INTRODUCTION à l'HYPOTHYOIDIE

A première vue, il n'est de trouble plus facile à diagnostiquer et à traiter que l'hypothyroïdie. Nous disposons de tests hormonaux sanguins et de médicaments hormonaux de substitution. Que faut-il de plus?
Les médecins se basent sur une augmentation du taux sanguin de la TSH hypophysaire au-delà des normes de référence pour établir le diagnostic d'hypothyroïdie. Parce que dans l'hypothyroïdie, lorsque le taux sanguin des hormones thyroïdiennes chute (T4 et/ou T3), dû à une déficience de la glande thyroïde, la TSH augmente. Ce qui est particulièrement troublant est le fait que l'hypothyroïdie peut être manifeste en dépit d'un taux normal de la TSH.

Les médecins sont souvent en présence de patients qui consultent pour des symptômes apparemment liés à l'hypothyroïdie. Chez nombre de ces patients, les taux de la TSH et ceux de T4 et T3 peuvent être dans les limites de la normale, conduisant leurs médecins à exclure toute pathologie thyroïdienne, et cela souvent pendant des années, avant que leurs taux de la TSH ne s'élèvent suffisamment pour révéler leur état d'hypothyroïdie. Entre temps, des traitements symptomatiques seront prescrits pour chaque trouble pris à part. Cela concerne des dizaines de milliers de patients.

De plus, en dépit d'une thérapie apparemment adéquate, se fiant sur une TSH normale (revenue dans les normes de référence, devrais-je dire), un pourcentage élevé de patients continuera à présenter des symptômes.
Non diagnostiquée ou mal équilibrée en hormone thyroïdienne de substitution, l'hypothyroïdie peut avoir de graves conséquences sur la qualité de vie, voire des effets dévastateurs.
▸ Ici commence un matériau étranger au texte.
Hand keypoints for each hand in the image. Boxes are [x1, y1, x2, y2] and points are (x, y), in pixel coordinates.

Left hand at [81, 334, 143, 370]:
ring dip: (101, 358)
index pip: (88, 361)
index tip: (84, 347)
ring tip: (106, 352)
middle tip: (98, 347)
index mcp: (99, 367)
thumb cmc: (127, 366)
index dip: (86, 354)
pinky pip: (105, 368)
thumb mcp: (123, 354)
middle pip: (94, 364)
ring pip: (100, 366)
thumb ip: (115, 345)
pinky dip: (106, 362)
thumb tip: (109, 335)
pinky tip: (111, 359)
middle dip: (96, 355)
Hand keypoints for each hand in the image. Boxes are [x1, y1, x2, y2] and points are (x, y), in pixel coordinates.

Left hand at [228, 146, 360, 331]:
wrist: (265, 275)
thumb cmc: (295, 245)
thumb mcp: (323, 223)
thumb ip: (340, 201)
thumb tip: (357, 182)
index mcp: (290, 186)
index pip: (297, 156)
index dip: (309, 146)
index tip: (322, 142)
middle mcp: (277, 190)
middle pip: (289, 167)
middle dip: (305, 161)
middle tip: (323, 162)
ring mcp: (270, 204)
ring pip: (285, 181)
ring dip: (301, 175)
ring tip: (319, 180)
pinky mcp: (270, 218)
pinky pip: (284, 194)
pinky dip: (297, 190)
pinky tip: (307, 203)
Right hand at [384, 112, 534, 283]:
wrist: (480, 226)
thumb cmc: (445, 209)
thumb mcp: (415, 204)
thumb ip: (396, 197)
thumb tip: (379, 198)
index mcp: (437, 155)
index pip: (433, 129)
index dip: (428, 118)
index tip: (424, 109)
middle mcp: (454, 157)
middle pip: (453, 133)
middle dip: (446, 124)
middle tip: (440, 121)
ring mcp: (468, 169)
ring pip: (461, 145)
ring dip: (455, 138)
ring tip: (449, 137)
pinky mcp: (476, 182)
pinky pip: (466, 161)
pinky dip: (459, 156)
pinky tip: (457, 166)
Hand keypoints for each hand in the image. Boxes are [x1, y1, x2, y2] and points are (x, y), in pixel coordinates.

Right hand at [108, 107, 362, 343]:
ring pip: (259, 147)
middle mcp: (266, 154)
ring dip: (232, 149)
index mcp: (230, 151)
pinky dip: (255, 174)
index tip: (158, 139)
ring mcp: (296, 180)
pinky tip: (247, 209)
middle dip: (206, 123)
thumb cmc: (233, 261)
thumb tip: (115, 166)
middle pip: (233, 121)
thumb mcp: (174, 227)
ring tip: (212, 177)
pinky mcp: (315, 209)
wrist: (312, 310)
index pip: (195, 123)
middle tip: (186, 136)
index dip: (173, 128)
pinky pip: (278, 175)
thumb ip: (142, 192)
Où réside le problème? C'est la fourchette des valeurs de référence de la TSH qui pose problème. Selon l'AACE (Association Américaine des Cliniciens Endocrinologues) et des études plus récentes, la soi-disant "norme" a des limites trop larges, laissant, si leurs médecins ne s'y réfèrent pas, des dizaines de milliers de patients souffrir d'hypothyroïdie qui devraient bénéficier d'un traitement mais ne le reçoivent pas.
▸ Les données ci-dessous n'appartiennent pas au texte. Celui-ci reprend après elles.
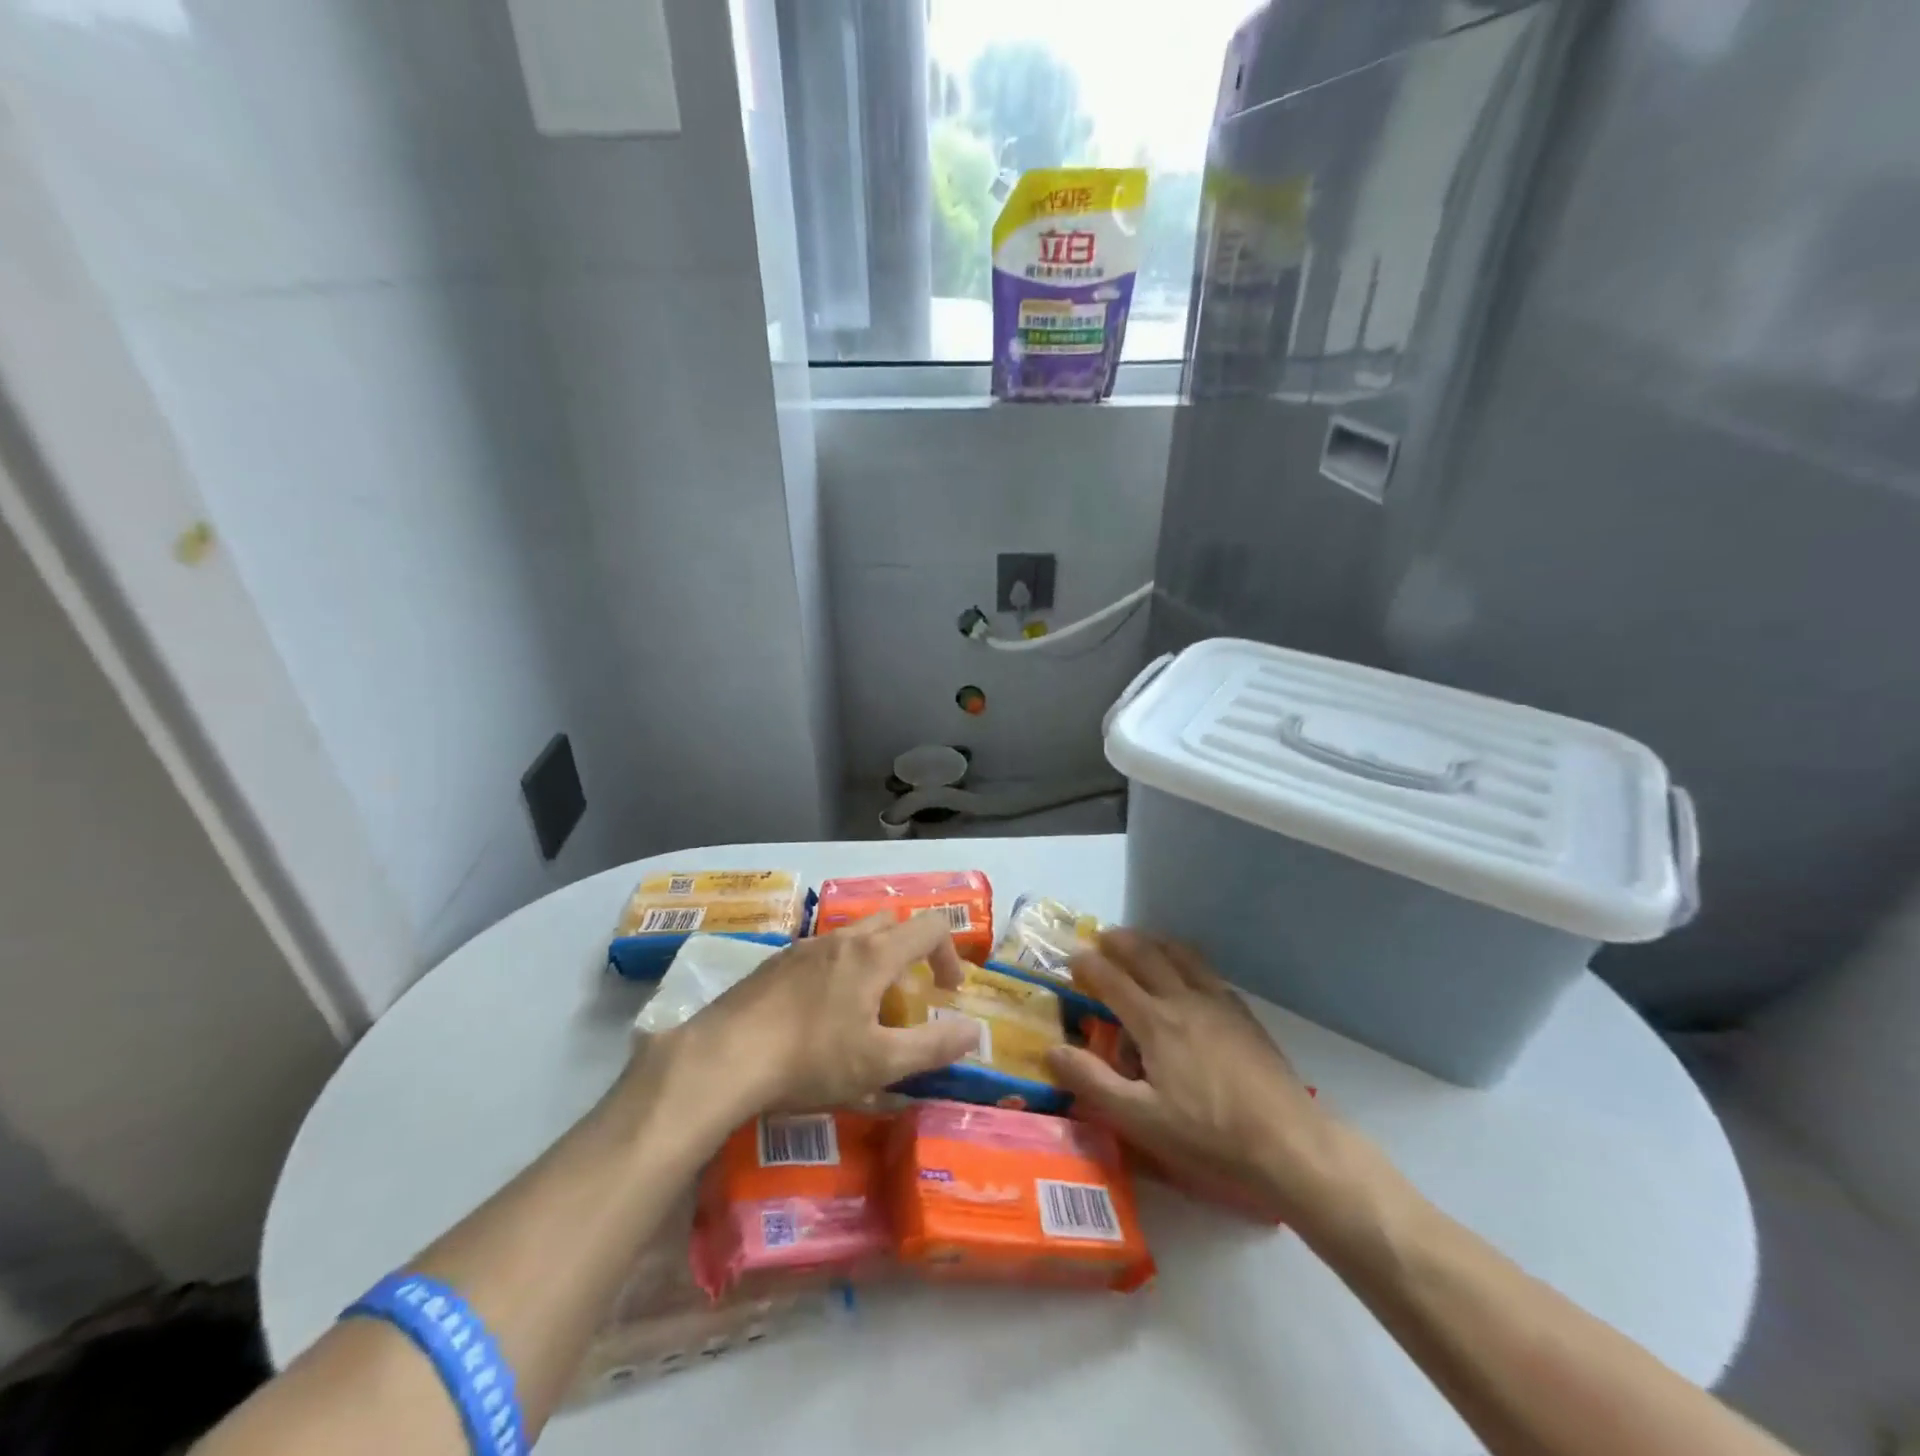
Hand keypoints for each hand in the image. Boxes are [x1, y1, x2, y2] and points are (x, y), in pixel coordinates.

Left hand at [663, 913, 982, 1120]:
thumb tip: (974, 1031)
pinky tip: (819, 1014)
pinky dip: (839, 970)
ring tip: (864, 1009)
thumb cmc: (810, 1059)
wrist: (722, 1058)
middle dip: (912, 952)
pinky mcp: (775, 962)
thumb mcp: (880, 1062)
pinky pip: (822, 953)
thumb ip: (933, 1045)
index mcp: (874, 954)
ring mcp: (804, 947)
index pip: (931, 927)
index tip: (948, 992)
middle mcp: (842, 939)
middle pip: (892, 924)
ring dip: (874, 961)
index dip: (950, 954)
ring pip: (854, 937)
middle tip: (908, 997)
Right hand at [1047, 929, 1346, 1223]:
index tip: (1071, 957)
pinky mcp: (1243, 1015)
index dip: (1088, 964)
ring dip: (1154, 941)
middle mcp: (1184, 1000)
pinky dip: (1186, 959)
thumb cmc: (1208, 1136)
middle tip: (1101, 937)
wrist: (1289, 1144)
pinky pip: (1207, 971)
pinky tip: (1188, 974)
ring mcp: (1218, 1003)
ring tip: (1141, 941)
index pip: (1112, 979)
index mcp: (1155, 1022)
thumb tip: (1052, 1049)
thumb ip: (1093, 1081)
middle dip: (1119, 941)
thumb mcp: (1141, 1119)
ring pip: (1181, 955)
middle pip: (1146, 955)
L'hypothyroïdie est une affection caractérisée par une diminution de la production des hormones thyroïdiennes. Parce que la thyroïdite d'Hashimoto (une maladie auto-immune) est la cause la plus commune d'hypothyroïdie, cette étude sera essentiellement consacrée à cette maladie, sans cependant négliger les autres aspects et les autres causes de l'hypothyroïdie.
Mais avant tout, une compréhension complète de la fonction thyroïdienne et des bases physiologiques de la thyroïde est nécessaire. Le métabolisme des hormones thyroïdiennes a des aspects méconnus dont l'importance est pourtant majeure pour la compréhension du traitement de l'hypothyroïdie. Un chapitre sera consacré aux maladies auto-immunes et aux anticorps antithyroïdiens, puisque ces derniers sous-tendent cette pathologie tel un fil rouge qui court tout au long de cet exposé.
Je m'efforcerai, par ailleurs, de démonter les relations entre l'hypothyroïdie, la fibromyalgie et de syndrome de fatigue chronique, entre la thyroïde et la ménopause, entre la leptine, le surpoids et la thyroïde, entre la thyroïde et les glandes surrénales, entre la thyroïde, le gluten et l'intestin. Ces rapports sont habituellement négligés, bien que ces pathologies, associées à des degrés divers, se rencontrent fréquemment dans la pratique médicale de tous les jours. Elles empoisonnent l'existence de millions d'individus. Leurs interactions, si elles sont prisent pleinement en considération, devraient influencer la prise en charge de ces pathologies.
Enfin, j'exposerai le traitement au regard des aspects physiologiques de l'hypothyroïdie et de ces pathologies associées. Je démontrerai pourquoi le consensus thérapeutique est inefficace et obsolète dans la vaste majorité des cas. De nouvelles options existent afin d'optimiser le traitement et amener à la résolution des symptômes.